• _TASK TO COMPLETE_
Each line from the one holding "91 170 2391" to the end of the data below must be output verbatim, with no other lines.
RECORDS SHOWN Block Start
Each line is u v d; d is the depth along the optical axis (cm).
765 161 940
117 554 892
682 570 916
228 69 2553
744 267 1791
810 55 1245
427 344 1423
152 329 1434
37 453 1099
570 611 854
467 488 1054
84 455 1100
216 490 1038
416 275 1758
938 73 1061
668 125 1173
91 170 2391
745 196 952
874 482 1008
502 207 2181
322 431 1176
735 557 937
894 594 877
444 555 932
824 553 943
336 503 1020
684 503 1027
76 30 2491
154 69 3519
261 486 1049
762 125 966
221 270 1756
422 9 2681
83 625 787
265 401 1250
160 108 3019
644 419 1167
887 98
RECORDS SHOWN Block End
• _FINAL ANSWER_
91 170 2391
745 196 952
874 482 1008
502 207 2181
322 431 1176
735 557 937
894 594 877
444 555 932
824 553 943
336 503 1020
684 503 1027
76 30 2491
154 69 3519
261 486 1049
762 125 966
221 270 1756
422 9 2681
83 625 787
265 401 1250
160 108 3019
644 419 1167
887 98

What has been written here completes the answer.